At first with a placeholder image indicating that the main application is still building (this takes a minute or so to complete).
In the repo, users are presented with a simplified README with links to the running app itself, in addition to traces, dashboards and a hosted development environment (more on this below).
After the template image is built, you can navigate to the actual running site with some status indicators:
From here on the user is free to create whatever they want by cloning the repo and pushing changes.
Examples
Here are some examples of what Intility users have created so far:
rsshub - Manages RSS feeds in a web interface and routes items to matching Slack channels
idw-jwt - An internal jwt token decoder like jwt.io
chesscapades - A web-based chess game that notifies players when it is their turn
minato-status - Displays per-app cluster status and container image verification details of Minato applications
Static HTML
Having Claude or ChatGPT produce HTML is becoming increasingly popular and often times what the user really needs is just the ability to publish this HTML so that teammates can easily view them.

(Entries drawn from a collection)
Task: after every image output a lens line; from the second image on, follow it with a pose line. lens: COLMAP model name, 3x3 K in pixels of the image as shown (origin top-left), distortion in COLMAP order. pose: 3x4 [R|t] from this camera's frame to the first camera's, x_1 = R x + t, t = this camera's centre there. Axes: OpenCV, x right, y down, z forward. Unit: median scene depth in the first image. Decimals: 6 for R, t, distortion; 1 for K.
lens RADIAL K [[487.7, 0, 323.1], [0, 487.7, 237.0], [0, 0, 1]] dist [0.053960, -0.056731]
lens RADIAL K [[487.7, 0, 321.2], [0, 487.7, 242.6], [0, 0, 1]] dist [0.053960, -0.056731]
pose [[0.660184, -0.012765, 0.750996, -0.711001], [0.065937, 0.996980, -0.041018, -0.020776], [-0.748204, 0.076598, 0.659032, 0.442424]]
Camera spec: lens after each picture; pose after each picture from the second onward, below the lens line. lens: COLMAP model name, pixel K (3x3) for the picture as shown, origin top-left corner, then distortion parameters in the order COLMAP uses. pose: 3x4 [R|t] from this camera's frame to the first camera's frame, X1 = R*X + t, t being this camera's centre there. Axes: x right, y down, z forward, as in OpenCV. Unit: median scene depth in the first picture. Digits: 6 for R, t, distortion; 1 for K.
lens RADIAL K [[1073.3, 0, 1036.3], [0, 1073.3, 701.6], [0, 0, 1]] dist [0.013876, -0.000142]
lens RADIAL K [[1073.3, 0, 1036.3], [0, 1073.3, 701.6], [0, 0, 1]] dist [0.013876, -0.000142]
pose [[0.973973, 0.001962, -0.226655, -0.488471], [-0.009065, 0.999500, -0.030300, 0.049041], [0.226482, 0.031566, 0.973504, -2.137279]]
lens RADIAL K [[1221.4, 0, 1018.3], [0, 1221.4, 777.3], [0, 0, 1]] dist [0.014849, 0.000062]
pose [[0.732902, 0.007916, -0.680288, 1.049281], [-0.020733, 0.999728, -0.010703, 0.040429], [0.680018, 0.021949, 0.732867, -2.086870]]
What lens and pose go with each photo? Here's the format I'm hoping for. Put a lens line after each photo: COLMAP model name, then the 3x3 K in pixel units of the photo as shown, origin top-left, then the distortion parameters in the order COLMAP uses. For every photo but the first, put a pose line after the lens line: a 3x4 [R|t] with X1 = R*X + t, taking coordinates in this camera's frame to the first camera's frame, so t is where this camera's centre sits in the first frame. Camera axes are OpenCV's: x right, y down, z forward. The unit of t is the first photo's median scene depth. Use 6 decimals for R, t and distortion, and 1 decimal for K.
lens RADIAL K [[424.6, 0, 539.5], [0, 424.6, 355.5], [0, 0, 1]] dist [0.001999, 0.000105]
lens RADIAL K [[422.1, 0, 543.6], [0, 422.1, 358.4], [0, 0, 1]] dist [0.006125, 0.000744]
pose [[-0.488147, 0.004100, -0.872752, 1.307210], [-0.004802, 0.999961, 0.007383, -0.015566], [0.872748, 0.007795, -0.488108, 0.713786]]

● **WHAT THIS TASK INVOLVES**
Could you print the entire excerpt about apps built by Intility users, word for word? None of this material is needed here.

● **EXERCISE RESPONSE**
At first with a placeholder image indicating that the main application is still building (this takes a minute or so to complete).
In the repo, users are presented with a simplified README with links to the running app itself, in addition to traces, dashboards and a hosted development environment (more on this below).
After the template image is built, you can navigate to the actual running site with some status indicators:
From here on the user is free to create whatever they want by cloning the repo and pushing changes.
Examples
Here are some examples of what Intility users have created so far:
rsshub - Manages RSS feeds in a web interface and routes items to matching Slack channels
idw-jwt - An internal jwt token decoder like jwt.io
chesscapades - A web-based chess game that notifies players when it is their turn
minato-status - Displays per-app cluster status and container image verification details of Minato applications
Static HTML
Having Claude or ChatGPT produce HTML is becoming increasingly popular and often times what the user really needs is just the ability to publish this HTML so that teammates can easily view them.